Sebenarnya bagaimana jika menikahi wanita yang sedang hamil? Di dalam Kompilasi Hukum Islam (KHI), permasalahan ada dalam bab VIII (delapan) tentang Kawin Hamil pasal 53 dan 54. Pasal 53 ayat 1,2, dan 3 dijelaskan: (1) Seorang wanita hamil di luar nikah, dapat dikawinkan dengan pria yang telah menghamilinya; (2) Perkawinan dengan wanita hamil (pada ayat 1) dapat dilangsungkan tanpa menunggu kelahiran dari anaknya; dan (3) Dilangsungkannya perkawinan saat wanita hamil, tidak diperlukan perkawinan ulang setelah anaknya lahir. Jadi pada pasal 53 ini memang cukup jelas menjawab terkait perkawinan yang dilangsungkan ketika dalam kondisi hamil tidak perlu diulang dan pernikahannya tetap sah.

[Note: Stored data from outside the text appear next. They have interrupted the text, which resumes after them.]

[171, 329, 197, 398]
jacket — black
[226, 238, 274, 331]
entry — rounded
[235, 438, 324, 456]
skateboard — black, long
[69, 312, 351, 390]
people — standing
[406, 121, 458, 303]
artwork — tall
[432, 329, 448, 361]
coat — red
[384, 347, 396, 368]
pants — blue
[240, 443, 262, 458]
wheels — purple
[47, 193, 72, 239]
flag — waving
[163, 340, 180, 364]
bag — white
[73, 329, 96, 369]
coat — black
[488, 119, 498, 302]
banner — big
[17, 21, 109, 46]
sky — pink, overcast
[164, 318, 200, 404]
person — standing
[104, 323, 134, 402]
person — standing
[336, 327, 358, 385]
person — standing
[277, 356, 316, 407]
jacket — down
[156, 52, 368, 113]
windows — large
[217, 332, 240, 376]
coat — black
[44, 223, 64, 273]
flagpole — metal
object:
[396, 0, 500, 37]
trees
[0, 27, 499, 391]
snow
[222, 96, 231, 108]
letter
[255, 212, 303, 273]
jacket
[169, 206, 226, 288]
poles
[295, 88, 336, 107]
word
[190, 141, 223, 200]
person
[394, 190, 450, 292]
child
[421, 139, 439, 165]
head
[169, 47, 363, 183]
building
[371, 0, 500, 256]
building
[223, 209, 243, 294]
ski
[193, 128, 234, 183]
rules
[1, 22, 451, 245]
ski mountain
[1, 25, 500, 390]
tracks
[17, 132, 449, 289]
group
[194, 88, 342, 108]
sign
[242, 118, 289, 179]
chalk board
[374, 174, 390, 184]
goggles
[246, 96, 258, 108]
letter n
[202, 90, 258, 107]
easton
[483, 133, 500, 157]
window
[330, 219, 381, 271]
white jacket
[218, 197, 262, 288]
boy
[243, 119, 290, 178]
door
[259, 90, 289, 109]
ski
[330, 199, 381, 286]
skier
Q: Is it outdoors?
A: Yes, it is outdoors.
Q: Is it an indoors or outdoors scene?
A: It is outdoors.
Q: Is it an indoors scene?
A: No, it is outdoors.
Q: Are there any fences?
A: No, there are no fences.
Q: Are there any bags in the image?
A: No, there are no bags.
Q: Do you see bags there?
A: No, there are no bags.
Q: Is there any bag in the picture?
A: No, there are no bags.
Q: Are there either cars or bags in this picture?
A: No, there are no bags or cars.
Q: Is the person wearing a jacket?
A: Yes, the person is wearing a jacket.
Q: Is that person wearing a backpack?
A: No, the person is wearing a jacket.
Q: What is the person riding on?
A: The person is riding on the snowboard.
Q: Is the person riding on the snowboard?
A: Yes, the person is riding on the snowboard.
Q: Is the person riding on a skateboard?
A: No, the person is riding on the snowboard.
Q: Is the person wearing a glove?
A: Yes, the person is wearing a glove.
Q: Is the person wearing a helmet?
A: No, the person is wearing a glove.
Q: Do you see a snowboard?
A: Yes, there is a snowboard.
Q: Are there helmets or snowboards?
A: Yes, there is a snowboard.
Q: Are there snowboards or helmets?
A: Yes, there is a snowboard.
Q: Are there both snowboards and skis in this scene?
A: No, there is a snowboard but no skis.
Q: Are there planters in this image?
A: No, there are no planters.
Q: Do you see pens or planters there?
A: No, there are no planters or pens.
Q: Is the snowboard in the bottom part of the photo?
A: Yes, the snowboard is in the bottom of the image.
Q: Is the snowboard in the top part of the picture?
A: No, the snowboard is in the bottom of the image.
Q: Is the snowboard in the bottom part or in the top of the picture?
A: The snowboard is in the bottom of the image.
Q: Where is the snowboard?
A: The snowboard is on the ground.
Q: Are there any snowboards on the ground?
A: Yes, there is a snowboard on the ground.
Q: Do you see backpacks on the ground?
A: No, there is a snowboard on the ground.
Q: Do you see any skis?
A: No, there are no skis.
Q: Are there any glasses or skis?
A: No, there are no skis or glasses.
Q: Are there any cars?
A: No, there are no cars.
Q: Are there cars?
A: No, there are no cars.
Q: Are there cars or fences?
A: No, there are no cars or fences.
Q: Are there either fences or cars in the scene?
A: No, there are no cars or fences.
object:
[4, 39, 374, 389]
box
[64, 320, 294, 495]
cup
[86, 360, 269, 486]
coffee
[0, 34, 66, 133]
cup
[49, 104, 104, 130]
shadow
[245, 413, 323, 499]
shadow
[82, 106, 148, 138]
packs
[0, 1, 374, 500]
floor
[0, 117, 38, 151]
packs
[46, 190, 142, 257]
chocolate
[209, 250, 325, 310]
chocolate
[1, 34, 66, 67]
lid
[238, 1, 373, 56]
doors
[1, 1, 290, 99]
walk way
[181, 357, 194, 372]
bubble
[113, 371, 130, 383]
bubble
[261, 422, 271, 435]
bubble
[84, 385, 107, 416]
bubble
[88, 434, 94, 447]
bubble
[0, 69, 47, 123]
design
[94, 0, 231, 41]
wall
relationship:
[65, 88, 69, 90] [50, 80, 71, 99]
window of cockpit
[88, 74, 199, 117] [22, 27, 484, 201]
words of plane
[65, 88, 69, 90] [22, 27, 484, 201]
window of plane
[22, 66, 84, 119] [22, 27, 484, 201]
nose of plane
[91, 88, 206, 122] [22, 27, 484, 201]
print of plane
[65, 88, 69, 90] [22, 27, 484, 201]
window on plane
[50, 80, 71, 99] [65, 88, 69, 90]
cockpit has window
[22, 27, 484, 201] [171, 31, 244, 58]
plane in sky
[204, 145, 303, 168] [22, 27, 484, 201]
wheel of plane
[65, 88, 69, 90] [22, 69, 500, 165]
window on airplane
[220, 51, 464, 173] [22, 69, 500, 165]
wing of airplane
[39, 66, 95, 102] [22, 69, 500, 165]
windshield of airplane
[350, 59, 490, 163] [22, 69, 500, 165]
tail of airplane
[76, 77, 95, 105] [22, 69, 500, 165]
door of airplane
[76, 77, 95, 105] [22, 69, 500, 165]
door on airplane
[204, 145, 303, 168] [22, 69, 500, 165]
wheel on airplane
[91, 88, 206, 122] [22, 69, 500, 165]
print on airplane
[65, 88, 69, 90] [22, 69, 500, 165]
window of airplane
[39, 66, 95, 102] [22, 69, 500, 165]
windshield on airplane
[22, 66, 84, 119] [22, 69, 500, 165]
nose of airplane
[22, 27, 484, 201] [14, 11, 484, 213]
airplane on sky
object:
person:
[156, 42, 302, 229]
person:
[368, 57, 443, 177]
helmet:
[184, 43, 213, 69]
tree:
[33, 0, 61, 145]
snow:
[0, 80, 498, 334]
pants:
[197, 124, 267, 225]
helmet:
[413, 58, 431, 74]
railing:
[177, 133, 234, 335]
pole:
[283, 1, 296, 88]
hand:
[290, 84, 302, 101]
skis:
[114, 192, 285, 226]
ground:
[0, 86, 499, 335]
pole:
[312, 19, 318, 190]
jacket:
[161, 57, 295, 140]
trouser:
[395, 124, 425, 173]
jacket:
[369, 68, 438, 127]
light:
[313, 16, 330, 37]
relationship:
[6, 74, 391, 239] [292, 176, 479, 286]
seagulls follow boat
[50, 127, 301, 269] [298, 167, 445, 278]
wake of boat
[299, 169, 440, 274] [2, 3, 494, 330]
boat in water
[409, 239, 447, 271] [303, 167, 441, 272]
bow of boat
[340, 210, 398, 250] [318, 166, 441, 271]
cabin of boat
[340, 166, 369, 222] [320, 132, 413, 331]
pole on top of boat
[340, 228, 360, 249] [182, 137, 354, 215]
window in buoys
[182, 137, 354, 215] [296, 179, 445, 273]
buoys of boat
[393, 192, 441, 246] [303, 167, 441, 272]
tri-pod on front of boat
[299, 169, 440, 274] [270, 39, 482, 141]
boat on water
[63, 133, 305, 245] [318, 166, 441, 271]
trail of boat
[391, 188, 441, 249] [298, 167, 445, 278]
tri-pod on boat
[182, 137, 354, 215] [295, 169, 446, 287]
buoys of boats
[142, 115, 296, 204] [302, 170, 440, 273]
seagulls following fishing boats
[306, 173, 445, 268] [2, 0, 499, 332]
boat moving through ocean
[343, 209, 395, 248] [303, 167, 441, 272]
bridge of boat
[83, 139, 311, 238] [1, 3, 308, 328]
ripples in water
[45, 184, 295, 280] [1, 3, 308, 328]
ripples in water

Setelah penjabaran dari KHI diatas, lalu bagaimana pandangan dari para ulama mahzab? Dari madzhab Hanafi mengungkapkan boleh menikahi wanita tersebut dengan syarat tidak boleh melakukan wathi’ (disetubuhi) sampai melahirkan.Â
Pendapat Madzhab Maliki menyatakan tidak sah sehingga kandungannya lahir disamakan dengan wanita hamil yang menjalani masa iddah karena ditinggal mati suaminya. Kemudian, Mahzab Syafi’î sendiri menyatakan perkawinan tersebut sah baik yang mengawini laki-laki yang menghamili atau orang lain dengan alasan anak yang dikandung wanita tersebut tidak mempunyai hubungan nasab dengan siapapun.

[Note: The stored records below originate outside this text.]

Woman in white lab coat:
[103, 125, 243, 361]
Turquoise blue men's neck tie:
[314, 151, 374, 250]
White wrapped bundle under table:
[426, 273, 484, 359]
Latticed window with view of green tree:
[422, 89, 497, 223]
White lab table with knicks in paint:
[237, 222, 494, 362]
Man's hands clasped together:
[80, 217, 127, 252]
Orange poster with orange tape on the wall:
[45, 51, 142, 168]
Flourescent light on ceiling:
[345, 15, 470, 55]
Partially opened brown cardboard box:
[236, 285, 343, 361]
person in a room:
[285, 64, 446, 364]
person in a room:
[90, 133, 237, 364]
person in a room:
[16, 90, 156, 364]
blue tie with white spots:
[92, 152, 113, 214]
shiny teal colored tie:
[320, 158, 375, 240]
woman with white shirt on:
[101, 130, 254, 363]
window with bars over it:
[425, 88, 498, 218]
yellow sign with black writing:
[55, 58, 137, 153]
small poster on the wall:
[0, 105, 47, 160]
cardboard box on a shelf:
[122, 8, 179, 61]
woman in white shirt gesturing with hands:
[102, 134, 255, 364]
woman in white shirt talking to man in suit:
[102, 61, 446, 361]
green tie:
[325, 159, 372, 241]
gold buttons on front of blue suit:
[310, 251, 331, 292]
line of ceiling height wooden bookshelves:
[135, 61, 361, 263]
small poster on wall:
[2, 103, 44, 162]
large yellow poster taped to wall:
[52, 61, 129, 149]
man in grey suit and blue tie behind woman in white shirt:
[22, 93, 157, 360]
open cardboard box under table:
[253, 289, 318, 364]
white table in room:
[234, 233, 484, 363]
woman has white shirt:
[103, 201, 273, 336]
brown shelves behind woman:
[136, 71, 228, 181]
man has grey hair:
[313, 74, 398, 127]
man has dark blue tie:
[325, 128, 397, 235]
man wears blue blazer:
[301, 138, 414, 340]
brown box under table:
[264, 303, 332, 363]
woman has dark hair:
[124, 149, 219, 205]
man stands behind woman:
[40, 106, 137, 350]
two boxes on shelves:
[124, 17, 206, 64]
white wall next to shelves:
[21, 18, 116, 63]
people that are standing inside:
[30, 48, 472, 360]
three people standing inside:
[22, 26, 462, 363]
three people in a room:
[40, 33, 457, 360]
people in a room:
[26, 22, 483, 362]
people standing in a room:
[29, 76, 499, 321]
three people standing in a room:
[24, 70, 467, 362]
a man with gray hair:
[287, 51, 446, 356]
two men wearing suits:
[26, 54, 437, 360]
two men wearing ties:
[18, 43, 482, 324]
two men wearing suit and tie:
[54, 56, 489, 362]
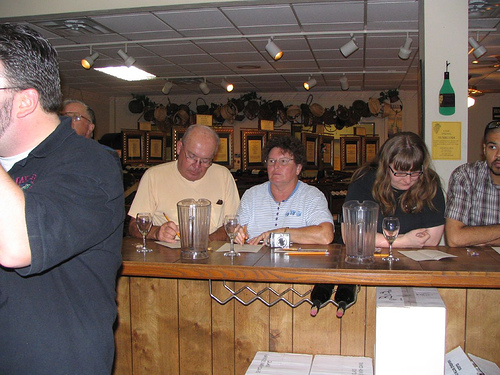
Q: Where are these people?
A: At a bar.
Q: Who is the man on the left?
A: The bartender.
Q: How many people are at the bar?
A: Five.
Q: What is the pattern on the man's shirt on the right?
A: Plaid.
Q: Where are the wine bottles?
A: Under the bar.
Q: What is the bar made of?
A: Wood.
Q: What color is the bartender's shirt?
A: Black.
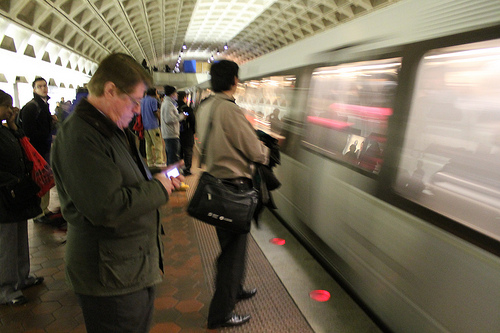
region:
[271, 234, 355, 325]
red circle lights on ground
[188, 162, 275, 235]
leather black shoulder bag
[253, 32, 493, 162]
moving train car in motion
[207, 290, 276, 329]
black shiny men's shoes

Cara Yang Dilakukan untuk Menghindari Perceraian
- Senantiasa menjaga komunikasi yang baik dengan pasangan
- Apabila terjadi perselisihan, diusahakan menyelesaikannya dengan baik-baik dan masing-masing harus lebih bersabar terhadap pasangan
- Menghindari segala hal yang dapat menyakiti pasangan
- Senantiasa berdoa dan berserah diri kepada Allah serta memohon pertolongan dan petunjuk-Nya untuk dipermudah dalam penyelesaian masalah yang terjadi dalam rumah tangga
- Dan lain sebagainya
Hasil Review Book
Buku karya Aulia Muthiah yang berjudul Hukum Islam Dinamika Seputar Hukum Keluarga berisi pembahasan tentang hukum perkawinan; hukum kewarisan; harta kekayaan dalam perkawinan; wasiat; dan hibah yang berlandaskan kepada pendapat para fuqaha dan dipadukan peraturan yang ada di dalam Kompilasi Hukum Islam (KHI).Â
Hukum Islam mempunyai artu yang sangat luas, ia bersumber dari Al-Qur’an; As-Sunnah; dan ijtihad, bertujuan untuk kemaslahatan hidup manusia baik rohani maupun jasmai, dan individual maupun sosial. Kemudian munculnya ide KHI sebagai hukum positif yang ada di Indonesia, sumber utamanya dari Al-Qur’an dan Sunnah yang memuat berbagai ajaran dasar sebagai pedoman hidup manusia.
Hukum Islam telah mengatur segala aspek dalam kehidupan manusia, hukum Islam yang bersifat solutif berarti ia mampu memberikan solusi-solusi untuk penyelesaian permasalahan yang terjadi di tengah-tengah masyarakat, termasuk didalamnya ada perkawinan; kewarisan; wasiat; hibah; dan lain sebagainya. Dengan membaca dan memahami buku ini menambah wawasan saya terkait hal-hal diatas, terutama bisa menjadi bahan referensi dalam penyelesaian permasalahan kasus hukum yang ada kaitannya dengan perkawinan atau kewarisan yang berlandaskan aturan Islam.